Mardi 5 décembre 2017, par Palmina Di Meo

Merdier ou pas, j’y suis, j’y reste !

Abdel Nasser avait tout pour devenir un manager modèle au salaire confortable. Bon élève, formé aux États Unis, tout avait commencé de façon « sérieuse ». Sauf qu’il a en lui une fibre humoristique qu’il n’a cessé de cultiver depuis son plus jeune âge. Ce talent et l’attrait du show-biz ont eu raison de ses derniers bastions de résistance.

Sur les traces du grand Gad qu’il découvre à 15 ans lors d’un passage à Bruxelles et qu’il admire sans réserve, il vole à son tour vers le succès. Son premier stand-up « Se marier à tout prix » lui vaut une reconnaissance immédiate et l’encourage à « rancarder » son public pour une nouveau face à face comme un vieil ami avec qui on a envie de relancer la conversation sur les problèmes existentiels, les tracas quotidiens qui font la pluie et le beau temps, et puis les angoisses que l’on partage face à un avenir incertain et une actualité peu rassurante, a fortiori quand on est arabe !
« Retourne dans ton pays », découvert à l’Espace Magh, a d’emblée séduit un public déjà familier, attentif à son discours parsemé de boutades sur l’identité, l’intégrisme, l’interculturalité, le racisme... Et la difficulté à survivre dans un tel chaos, sauf à lui tordre le cou par le rire.

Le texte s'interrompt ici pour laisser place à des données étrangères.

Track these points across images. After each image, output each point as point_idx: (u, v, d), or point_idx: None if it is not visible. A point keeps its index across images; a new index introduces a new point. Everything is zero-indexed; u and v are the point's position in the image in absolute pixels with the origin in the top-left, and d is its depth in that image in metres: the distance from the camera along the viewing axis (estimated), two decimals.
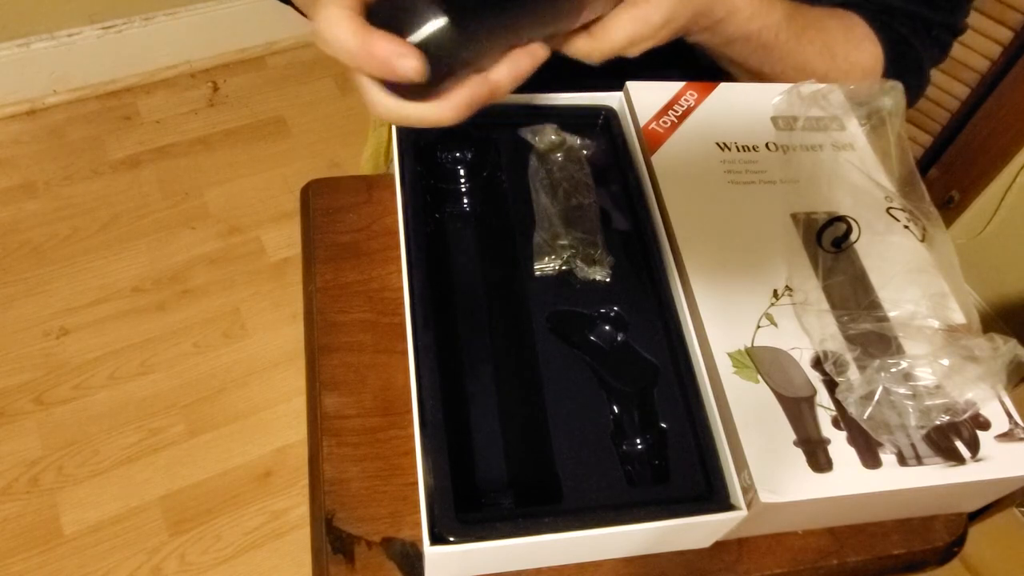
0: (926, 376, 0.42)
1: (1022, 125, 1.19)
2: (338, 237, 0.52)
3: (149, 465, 1.19)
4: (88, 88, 1.58)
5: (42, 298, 1.33)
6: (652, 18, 0.43)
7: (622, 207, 0.50)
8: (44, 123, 1.55)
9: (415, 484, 0.40)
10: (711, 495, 0.39)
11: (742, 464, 0.39)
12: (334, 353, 0.47)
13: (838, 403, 0.42)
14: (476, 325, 0.47)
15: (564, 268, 0.47)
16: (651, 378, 0.43)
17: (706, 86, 0.54)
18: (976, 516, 0.47)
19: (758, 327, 0.44)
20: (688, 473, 0.41)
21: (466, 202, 0.51)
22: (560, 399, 0.42)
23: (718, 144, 0.52)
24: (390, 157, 0.69)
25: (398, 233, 0.47)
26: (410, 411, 0.40)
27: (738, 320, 0.44)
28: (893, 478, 0.40)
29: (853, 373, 0.42)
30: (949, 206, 1.31)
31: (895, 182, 0.51)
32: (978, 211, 1.29)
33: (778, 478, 0.39)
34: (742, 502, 0.39)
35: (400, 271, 0.47)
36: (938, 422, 0.41)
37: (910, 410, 0.41)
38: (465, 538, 0.36)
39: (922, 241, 0.48)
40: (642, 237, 0.48)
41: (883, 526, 0.45)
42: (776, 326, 0.44)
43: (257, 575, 1.12)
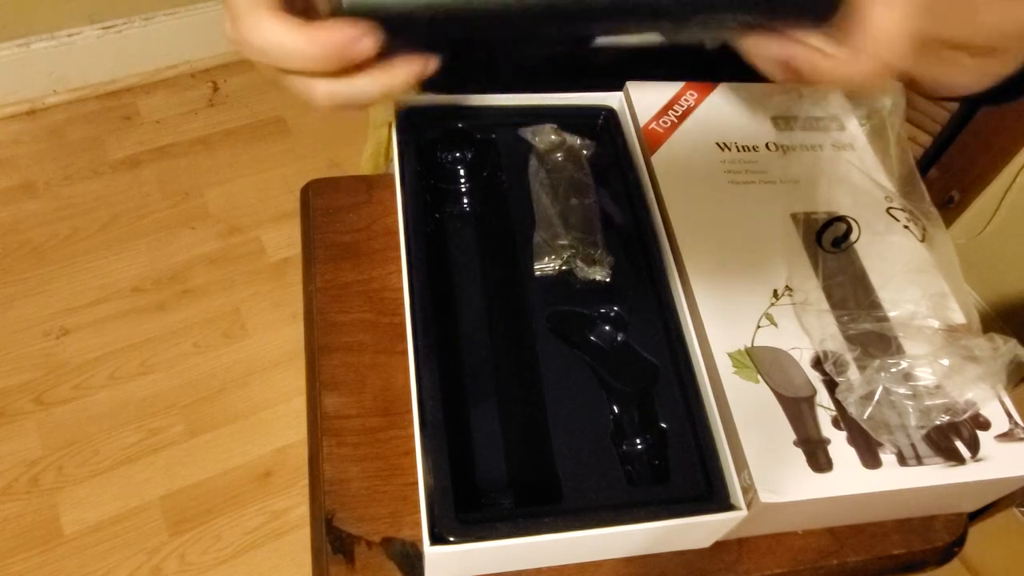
0: (926, 376, 0.42)
1: (1022, 125, 1.19)
2: (338, 237, 0.52)
3: (149, 465, 1.19)
4: (88, 88, 1.58)
5: (42, 298, 1.33)
6: None
7: (622, 207, 0.50)
8: (44, 123, 1.55)
9: (415, 484, 0.40)
10: (711, 495, 0.39)
11: (742, 464, 0.39)
12: (334, 353, 0.47)
13: (838, 403, 0.42)
14: (476, 325, 0.47)
15: (564, 268, 0.47)
16: (651, 378, 0.43)
17: (706, 86, 0.54)
18: (976, 516, 0.47)
19: (758, 327, 0.44)
20: (688, 473, 0.41)
21: (466, 202, 0.51)
22: (560, 399, 0.42)
23: (718, 144, 0.52)
24: (390, 157, 0.69)
25: (398, 233, 0.47)
26: (410, 411, 0.40)
27: (738, 320, 0.44)
28: (893, 478, 0.40)
29: (853, 373, 0.42)
30: (949, 206, 1.31)
31: (895, 182, 0.51)
32: (978, 211, 1.29)
33: (778, 478, 0.39)
34: (742, 502, 0.39)
35: (400, 271, 0.47)
36: (938, 422, 0.41)
37: (910, 410, 0.41)
38: (465, 538, 0.36)
39: (922, 241, 0.48)
40: (642, 237, 0.48)
41: (883, 526, 0.45)
42: (776, 326, 0.44)
43: (257, 575, 1.13)
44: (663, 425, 0.42)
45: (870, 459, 0.40)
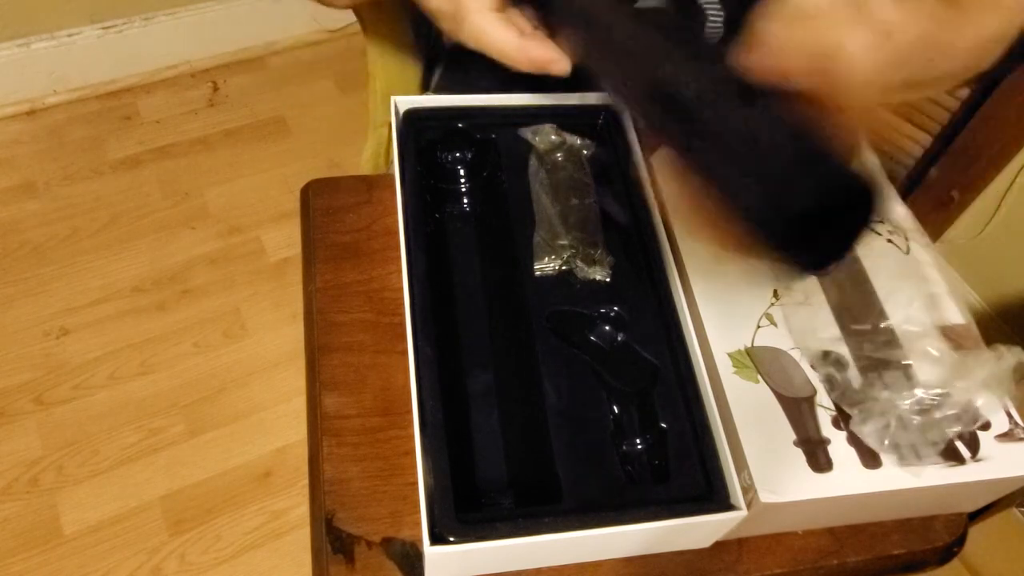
0: (934, 396, 0.41)
1: (1022, 125, 1.19)
2: (338, 237, 0.52)
3: (149, 465, 1.19)
4: (88, 88, 1.58)
5: (42, 298, 1.33)
6: None
7: (622, 207, 0.50)
8: (44, 123, 1.55)
9: (415, 484, 0.40)
10: (711, 495, 0.39)
11: (742, 464, 0.39)
12: (334, 353, 0.47)
13: (838, 403, 0.42)
14: (476, 325, 0.47)
15: (564, 268, 0.47)
16: (651, 378, 0.43)
17: None
18: (976, 516, 0.47)
19: (758, 327, 0.44)
20: (688, 473, 0.41)
21: (466, 202, 0.51)
22: (560, 399, 0.42)
23: None
24: (390, 157, 0.69)
25: (398, 233, 0.47)
26: (410, 411, 0.40)
27: (738, 320, 0.44)
28: (893, 478, 0.40)
29: (852, 372, 0.42)
30: (949, 206, 1.31)
31: None
32: (978, 211, 1.29)
33: (778, 478, 0.39)
34: (742, 502, 0.39)
35: (400, 271, 0.47)
36: (950, 434, 0.41)
37: (923, 429, 0.41)
38: (465, 538, 0.36)
39: (907, 253, 0.48)
40: (642, 237, 0.48)
41: (883, 526, 0.45)
42: (776, 326, 0.44)
43: (257, 575, 1.12)
44: (663, 425, 0.42)
45: (870, 459, 0.40)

Car on a beau être naturalisé, marcher sur des œufs et distribuer des sourires, aucune chance que votre chemin soit parsemé de roses quand on vous a donné un nom comme Abdelkodous !
BCBG, décontracté, Abdel Nasser joue de son art inné à aborder des questions épineuses et dérangeantes avec une autodérision et une légèreté de ton qui font mouche, suscitent la réflexion entre modernité et tradition, entre discours généralistes et anecdotes familiales. Ancré dans la réalité belge, son plaidoyer pour un dialogue impartial, où chaque mot pèse de son sens, marque des points sans sombrer dans l’apitoiement ni la confrontation.
Une occasion de rencontrer un artiste à l’humour sensible, hybride, où pointe une forme de détresse humaine, et qui maîtrise la scène avec un bagou et un souffle personnel qui n’a rien à envier aux plus grands.